I’ve said three years ago that cloud computing and big data are on a collision course, and it’s finally happening — only in a much broader way than I predicted. In fact, the biggest impacts of this convergence might have little to do with being able to consume Hadoop, business intelligence suites or any other sort of analytic software as a service. Those things are happening, and they’ll make life easier for startups and established companies that want to move new workloads into the cloud, but the beauty of the cloud to me is now its ability to democratize hard computer science.

Already, some of the technologies and techniques I’ve highlighted are being delivered as services, often via API, and the list will only grow. If you’re a developer and you want to learn Hadoop and use Elastic MapReduce, that’s available. But if you just want to connect to a service like IBM’s Watson cloud or the MindMeld API and have someone else’s algorithms provide a layer of artificial intelligence to your data, that’s an option, too.
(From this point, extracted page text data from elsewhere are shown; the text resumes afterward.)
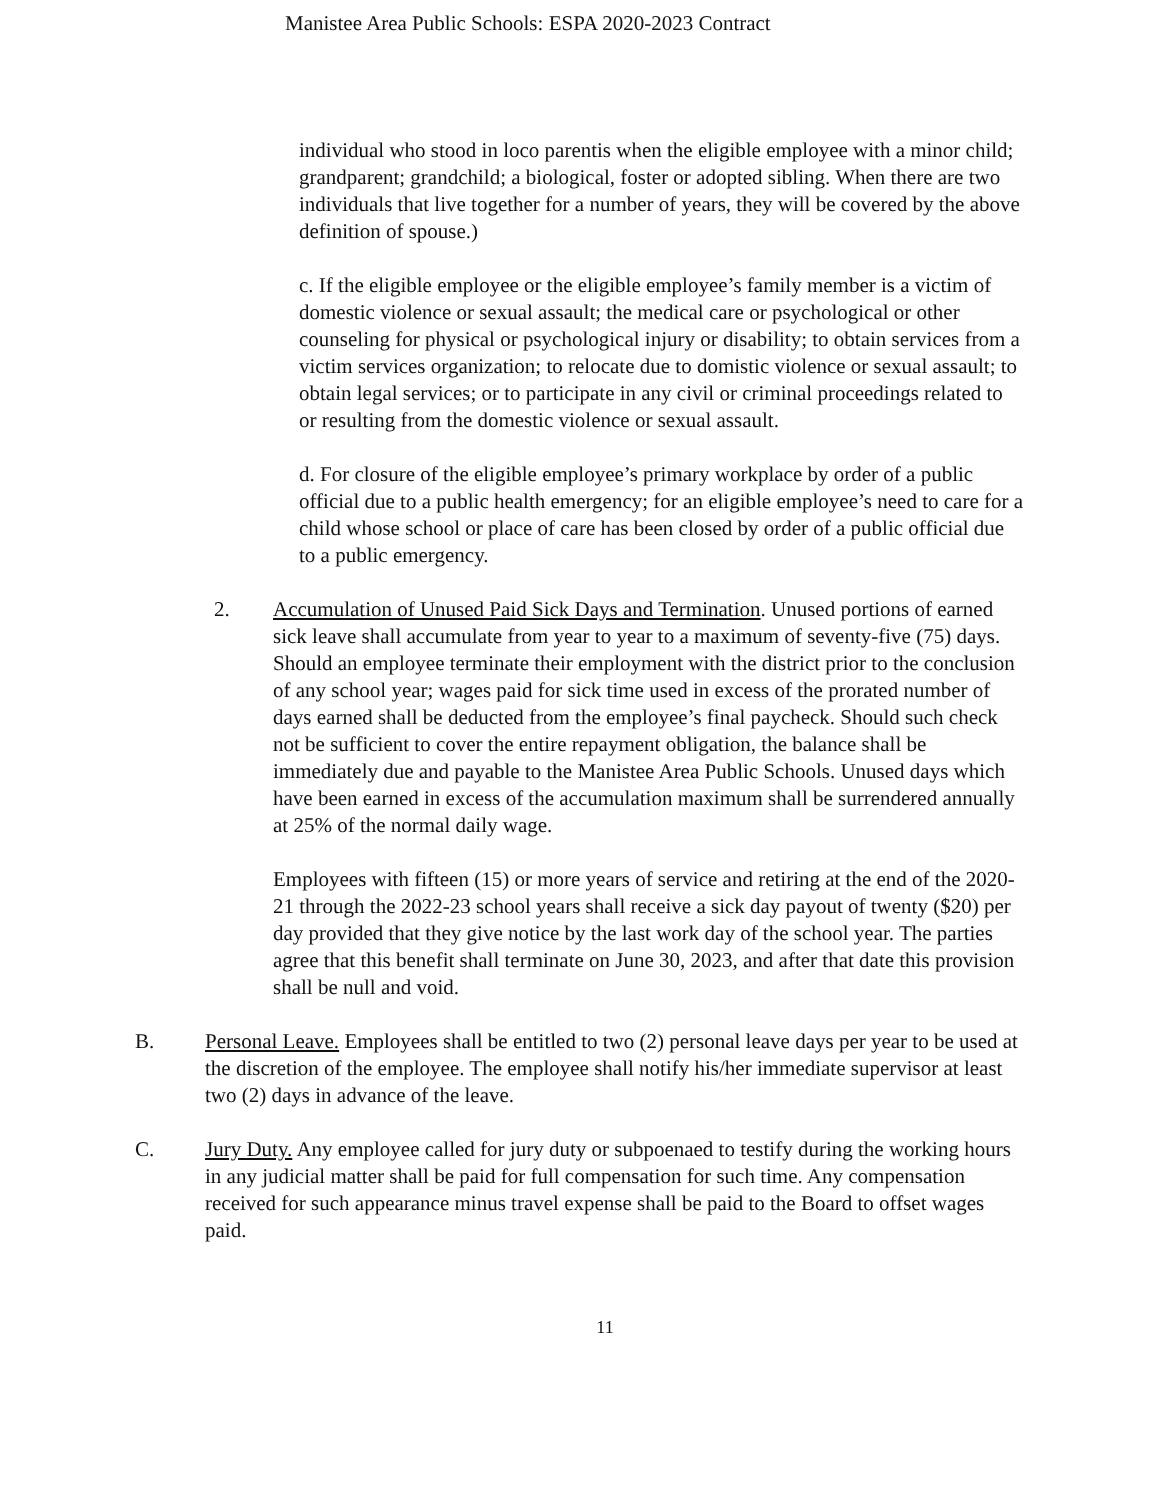Manistee Area Public Schools: ESPA 2020-2023 Contract
individual who stood in loco parentis when the eligible employee with a minor child; grandparent; grandchild; a biological, foster or adopted sibling. When there are two individuals that live together for a number of years, they will be covered by the above definition of spouse.)
c. If the eligible employee or the eligible employee’s family member is a victim of domestic violence or sexual assault; the medical care or psychological or other counseling for physical or psychological injury or disability; to obtain services from a victim services organization; to relocate due to domistic violence or sexual assault; to obtain legal services; or to participate in any civil or criminal proceedings related to or resulting from the domestic violence or sexual assault.
d. For closure of the eligible employee’s primary workplace by order of a public official due to a public health emergency; for an eligible employee’s need to care for a child whose school or place of care has been closed by order of a public official due to a public emergency.
2. Accumulation of Unused Paid Sick Days and Termination. Unused portions of earned sick leave shall accumulate from year to year to a maximum of seventy-five (75) days. Should an employee terminate their employment with the district prior to the conclusion of any school year; wages paid for sick time used in excess of the prorated number of days earned shall be deducted from the employee’s final paycheck. Should such check not be sufficient to cover the entire repayment obligation, the balance shall be immediately due and payable to the Manistee Area Public Schools. Unused days which have been earned in excess of the accumulation maximum shall be surrendered annually at 25% of the normal daily wage.
Employees with fifteen (15) or more years of service and retiring at the end of the 2020-21 through the 2022-23 school years shall receive a sick day payout of twenty ($20) per day provided that they give notice by the last work day of the school year. The parties agree that this benefit shall terminate on June 30, 2023, and after that date this provision shall be null and void.
B. Personal Leave. Employees shall be entitled to two (2) personal leave days per year to be used at the discretion of the employee. The employee shall notify his/her immediate supervisor at least two (2) days in advance of the leave.
C. Jury Duty. Any employee called for jury duty or subpoenaed to testify during the working hours in any judicial matter shall be paid for full compensation for such time. Any compensation received for such appearance minus travel expense shall be paid to the Board to offset wages paid.
11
The work being done at places from Google to Pinterest to Netflix assures that many of these techniques will just be embedded into the service we consume.

A hack using AlchemyAPI to extract concepts from typed notes. Source: AlchemyAPI

Assuming these approaches really work and let developers deliver real intelligence (as opposed to, say, generic recommendation features that become more of a plague than a benefit) it will raise the bar for what consumers expect, even for mundane tasks. Many of us will expect to know not just that our shopping list contains lettuce, but also what recipes it’s good for, what are good alternatives if the store is out and where we can get the lowest prices. Paired with the available processing power and data capacity of our smartphones and other computers, well-designed apps can actually make this a reality whatever signal we’re picking up from AT&T’s towers.

5. The law

And, finally, the legal system is the potential rain — or, depending on how you look at it, parental chaperone — on this big data party. Already, judges, legislators, regulators and even the president are trying to get their heads around what all this data collection means and then carve out some semblance of order. It is not easy terrain to navigate, especially with all the competing interests at play.

With its breach and its targeting of a pregnant teens, Target is the ultimate example of what can go wrong with data. Source: <a href="http://www.flickr.com/photos/jreed/379881272/sizes/l/">Flickr user j.reed</a>.

One of the trickiest areas to govern will be the consumer privacy area, where there’s great potential to elevate the consumer experience but also great risk of invading individuals’ privacy. Oh, and lots of lobbyist money is now coming into play. We want to get the best deals on food or new clothes, and we want to be able to have our DNA sequenced for $99. We also need to make sure the potentially sensitive information we supply isn’t used in unexpected ways or doesn’t pop up in places we didn’t expect it to, such as in banner ads on a shared computer.

It will be a big challenge for lawmakers and others in the legal field to craft a framework of laws, regulations, and case law that lets consumers have their cake and it too when it comes to privacy. Frankly, I’m not sure they can without understanding the technology and where it’s headed, and I’m not sure we’ll ever really be happy with the results.

Sure, we don’t want Facebook, Google and ultimately even someone like Geico analyzing the heck out of all our data, but we also don’t want to go back to a world of weirdly designed websites, waiting for taxis, and generally inefficient, not-personalized lives.